Two friends, Al and Jo, have a combined mass of 171 kg. At an ice skating rink they stand close together on skates, at rest and facing each other, with a compressed spring between them. The spring is kept from pushing them apart, because they are holding each other. When they release their arms, Al moves off in one direction at a speed of 0.888 m/s, while Jo moves off in the opposite direction at a speed of 1.23 m/s. Assuming that friction is negligible, find Al's mass.
To solve this problem, we can use the principle of conservation of momentum.
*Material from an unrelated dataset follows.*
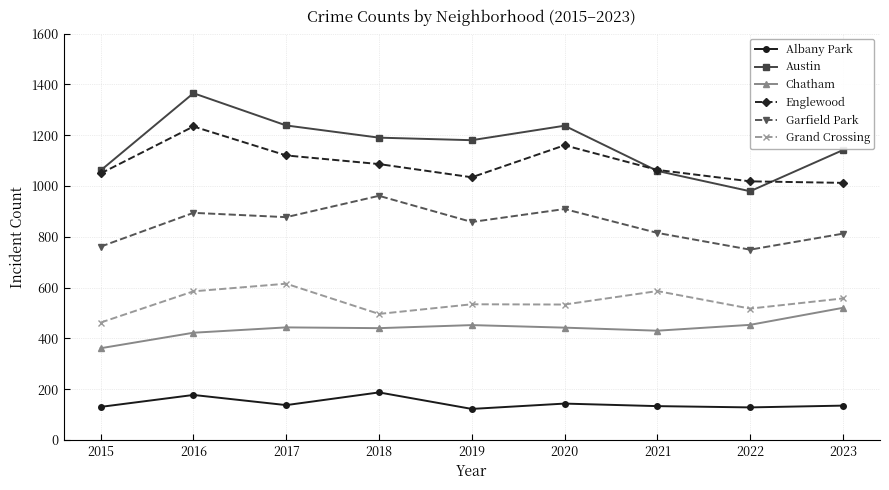

What is the sum of all Austin values?

10450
According to this principle, the total momentum before the release is equal to the total momentum after the release.
The momentum (p) of an object is given by the product of its mass (m) and velocity (v): p = m * v.
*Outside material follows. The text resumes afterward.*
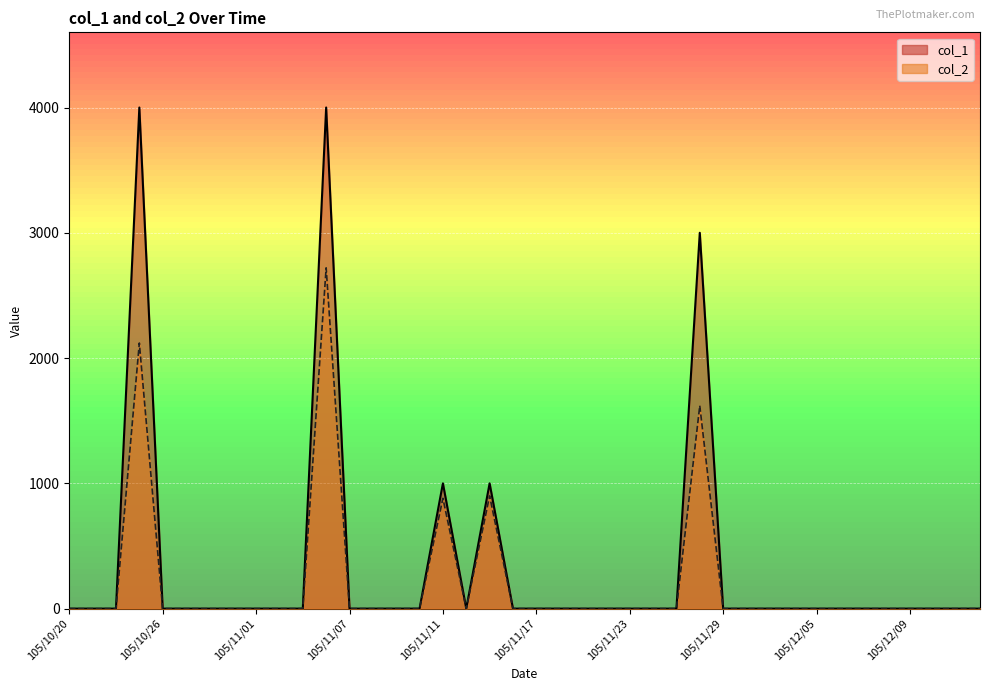

Reading left to right, extract all data points from this chart.

col_1: 105/10/20=0	105/10/21=0	105/10/24=0	105/10/25=4000	105/10/26=0	105/10/27=0	105/10/28=0	105/10/31=0	105/11/01=0	105/11/02=0	105/11/03=0	105/11/04=4000	105/11/07=0	105/11/08=0	105/11/09=0	105/11/10=0	105/11/11=1000	105/11/14=0	105/11/15=1000	105/11/16=0	105/11/17=0	105/11/18=0	105/11/21=0	105/11/22=0	105/11/23=0	105/11/24=0	105/11/25=0	105/11/28=3000	105/11/29=0	105/11/30=0	105/12/01=0	105/12/02=0	105/12/05=0	105/12/06=0	105/12/07=0	105/12/08=0	105/12/09=0	105/12/12=0	105/12/13=0	105/12/14=0
col_2: 105/10/20=0	105/10/21=0	105/10/24=0	105/10/25=2120	105/10/26=0	105/10/27=0	105/10/28=0	105/10/31=0	105/11/01=0	105/11/02=0	105/11/03=0	105/11/04=2720	105/11/07=0	105/11/08=0	105/11/09=0	105/11/10=0	105/11/11=880	105/11/14=0	105/11/15=900	105/11/16=0	105/11/17=0	105/11/18=0	105/11/21=0	105/11/22=0	105/11/23=0	105/11/24=0	105/11/25=0	105/11/28=1620	105/11/29=0	105/11/30=0	105/12/01=0	105/12/02=0	105/12/05=0	105/12/06=0	105/12/07=0	105/12/08=0	105/12/09=0	105/12/12=0	105/12/13=0	105/12/14=0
Given that Al's velocity after release is 0.888 m/s and Jo's velocity is -1.23 m/s (opposite direction), we can write the momentum equation as:
mass of Al * velocity of Al + mass of Jo * velocity of Jo = 0
We are given that the combined mass of Al and Jo is 171 kg. Let's denote the mass of Al as "m" and the mass of Jo as "171 - m".
Substituting the values into the momentum equation, we get:
m * 0.888 + (171 - m) * (-1.23) = 0
Simplifying the equation:
0.888m - 1.23(171 - m) = 0
0.888m - 210.33 + 1.23m = 0
2.118m = 210.33
m = 210.33 / 2.118
m ≈ 99.283
Therefore, Al's mass is approximately 99.283 kg.